The researchers believe glyphosate could be helping carry toxic heavy metals present in certain agri-chemicals to the kidneys. Chronic kidney disease of unknown etiology (CKDu) was first seen in the north central areas of Sri Lanka in the 1990s and has taken an estimated 20,000 lives. Before being pushed by Monsanto for use as herbicide, glyphosate was a de-scaling agent to clean mineral deposits in hot water systems.

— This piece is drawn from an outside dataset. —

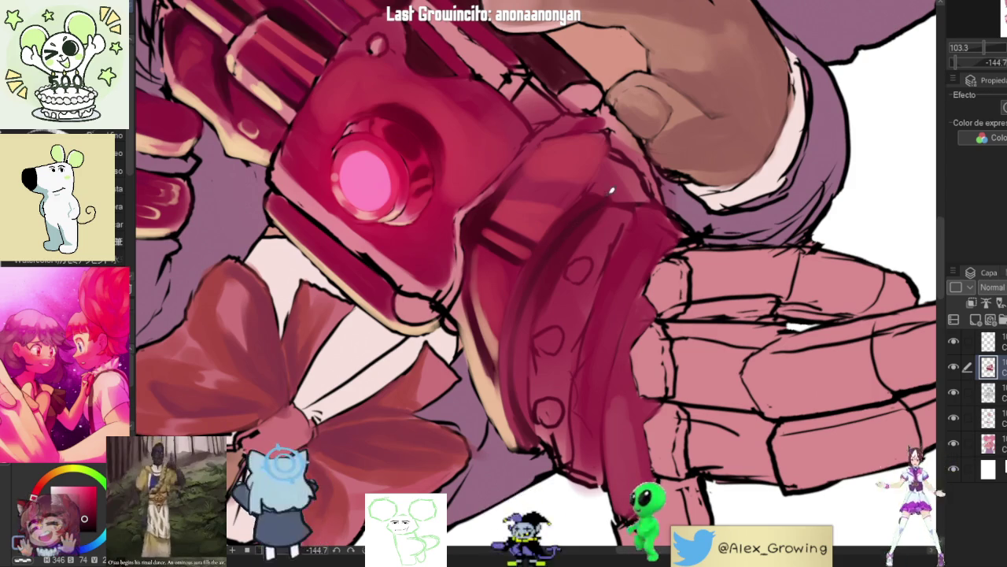
scroll(563, 260, "up", 3)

Although the paper did not offer new scientific evidence, the researchers proposed a theory for how CKDu is spread. The researchers believe that glyphosate is contributing to a rise of heavy metals in drinking water. Dr. Channa Jayasumana, lead author of the study said, "glyphosate acts as a carrier or a vector of these heavy metals to the kidney." Glyphosate itself is not the toxic agent, however when combined with metals in the ground water the herbicide becomes extremely toxic to the kidneys.

In recent years there has been a spike in CKDu patients in farming areas of El Salvador, Nicaragua, and Costa Rica.

The Minister stated that a new national program would be launched encouraging Sri Lankan farmers to use organic fertilizer. The Ministry of Agriculture is hoping to plant 100,000 acres of land throughout the country using organic methods.

Monsanto spokesman Thomas Helscher stated,"There are no epidemiologic studies suggesting that exposures to glyphosate-based products are associated with renal disorders either in Sri Lanka or elsewhere. The paper presents a theory, the theory has not been tested, and there are a significant number of publications supported by data that make the Jayasumana hypothesis quite unlikely to be correct." Despite promises from Monsanto, the evidence indicating dangers related to glyphosate continue to pile up.

With the USDA's decision late last year to approve a new batch of genetically modified corn and soybean seeds designed to be resistant to glyphosate, we should expect to see an increase in herbicide use overall, and with it, many disastrous health effects. In fact, the approval by the USDA now partners DOW Chemical and Monsanto together, a move which will only further entrench the control that corporate entities have over governments.